It takes a great deal of stupidity for someone to add oil to the fire his enemy tries to burn him with, and President Ma Ying-jeou’s (馬英九) administration did precisely this with the farce it conducted in the legislature as it scrambled to downplay yesterday’s Democratic Progressive Party (DPP) rally.
Chinese Nationalist Party (KMT) lawmakers on Friday retracted their support for the DPP’s proposed amendments to the Radio and Television Act (廣播電視法), the Satellite Broadcasting Act (衛星廣播電視法) and the Cable Television Act (有線電視法) after the government made a last-minute U-turn on its stance on the amendments, which are designed to prevent the monopolization of media.
The government’s abrupt change of mind highlighted its opportunism in handling the issue amid growing concerns about Chinese influence on Taiwanese media and the concentration of media ownership in the hands of conglomerates.
The KMT caucus had attempted to undermine the legitimacy of the DPP’s “Fury” (火大) rally by throwing its support behind the DPP’s proposed amendments in response to DPP Chairman Su Tseng-chang’s (蘇貞昌) call for the Ma administration to reject the controversial buyout of the Next Media Group’s Taiwanese outlets.
The seeming cooperation between the KMT and the DPP on the issue fell apart after Ma and top government officials admonished the party caucus for being careless in supporting the DPP, and instructed the caucus to vote down the “flawed” amendment proposals.
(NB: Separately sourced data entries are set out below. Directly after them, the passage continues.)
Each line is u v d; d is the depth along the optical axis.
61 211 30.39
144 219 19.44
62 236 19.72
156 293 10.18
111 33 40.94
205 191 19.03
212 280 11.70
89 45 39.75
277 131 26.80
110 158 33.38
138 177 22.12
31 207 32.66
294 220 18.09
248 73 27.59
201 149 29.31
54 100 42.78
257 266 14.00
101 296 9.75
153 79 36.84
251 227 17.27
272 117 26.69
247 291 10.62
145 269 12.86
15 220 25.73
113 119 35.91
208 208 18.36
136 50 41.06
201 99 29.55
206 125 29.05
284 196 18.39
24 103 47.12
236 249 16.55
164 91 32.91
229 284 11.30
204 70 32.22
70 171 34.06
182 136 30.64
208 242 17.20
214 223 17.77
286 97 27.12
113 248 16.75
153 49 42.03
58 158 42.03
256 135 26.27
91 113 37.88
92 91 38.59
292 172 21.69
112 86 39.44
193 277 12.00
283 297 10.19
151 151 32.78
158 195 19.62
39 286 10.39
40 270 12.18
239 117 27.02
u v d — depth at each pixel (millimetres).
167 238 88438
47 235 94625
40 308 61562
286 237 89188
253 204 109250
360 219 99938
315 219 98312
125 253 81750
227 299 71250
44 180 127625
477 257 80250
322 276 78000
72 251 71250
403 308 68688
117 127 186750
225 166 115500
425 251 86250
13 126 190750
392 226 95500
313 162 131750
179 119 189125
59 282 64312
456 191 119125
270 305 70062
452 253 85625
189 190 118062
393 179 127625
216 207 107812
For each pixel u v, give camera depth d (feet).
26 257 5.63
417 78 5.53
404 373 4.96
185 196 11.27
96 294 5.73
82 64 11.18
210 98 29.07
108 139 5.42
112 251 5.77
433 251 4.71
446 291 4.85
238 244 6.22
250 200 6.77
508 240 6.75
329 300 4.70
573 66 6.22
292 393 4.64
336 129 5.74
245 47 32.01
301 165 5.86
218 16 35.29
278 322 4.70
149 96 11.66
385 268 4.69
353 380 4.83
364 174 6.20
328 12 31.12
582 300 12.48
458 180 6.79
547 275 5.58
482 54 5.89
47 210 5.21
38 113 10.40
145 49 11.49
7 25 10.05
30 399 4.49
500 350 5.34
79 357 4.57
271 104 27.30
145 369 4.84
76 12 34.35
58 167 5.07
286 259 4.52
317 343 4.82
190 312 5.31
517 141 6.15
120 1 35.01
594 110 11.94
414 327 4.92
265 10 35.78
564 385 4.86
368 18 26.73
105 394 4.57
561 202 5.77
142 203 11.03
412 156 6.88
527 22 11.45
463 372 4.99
KMT caucus whip Wu Yu-sheng (吳育昇) later said that his “strategy” was to send the DPP’s amendments out of the legislature’s Transportation Committee and then block them on the floor to highlight the problems with the legislation. He also accused the DPP of rushing the vote to bolster support for the rally.
The government also defended its actions by insisting that a specific law should be established to regulate media ownership, and that it would draft a well-thought-out anti-media monopolization law.
Faced with growing public discontent with the government, Ma and the KMT should have seized the opportunity to carry out its promise of implementing reforms by working with the opposition to pass amendments aiming to prevent the formation of media monopolies. Instead, the government’s political manipulation of the issue has served only to fuel public anger over its poor performance and further eroded public’s trust in the administration.
The amendments farce once again showed the Ma administration’s inability to carry out government reforms. While it has pledged to reform the nation’s pension system and presented measures such as slashing year-end bonuses for retired government employees and performance bonuses for employees at state-run corporations, the measures target only entry-level employees and are temporary. The government is still avoiding calls to privatize state-run corporations.
As the nation continues to suffer from a sluggish economy, the Ma administration’s short-sighted reform measures have not satisfied anyone. Private sector workers are unhappy with the government’s partial reforms, while civil servants and employees of state-run corporations are angry over the government’s stripping them of the benefits they were offered to join the public sector.
The fundamental issue behind the public’s anger is Ma’s failure to boost the economy and implement reform, as high unemployment and low salaries breed class antagonism.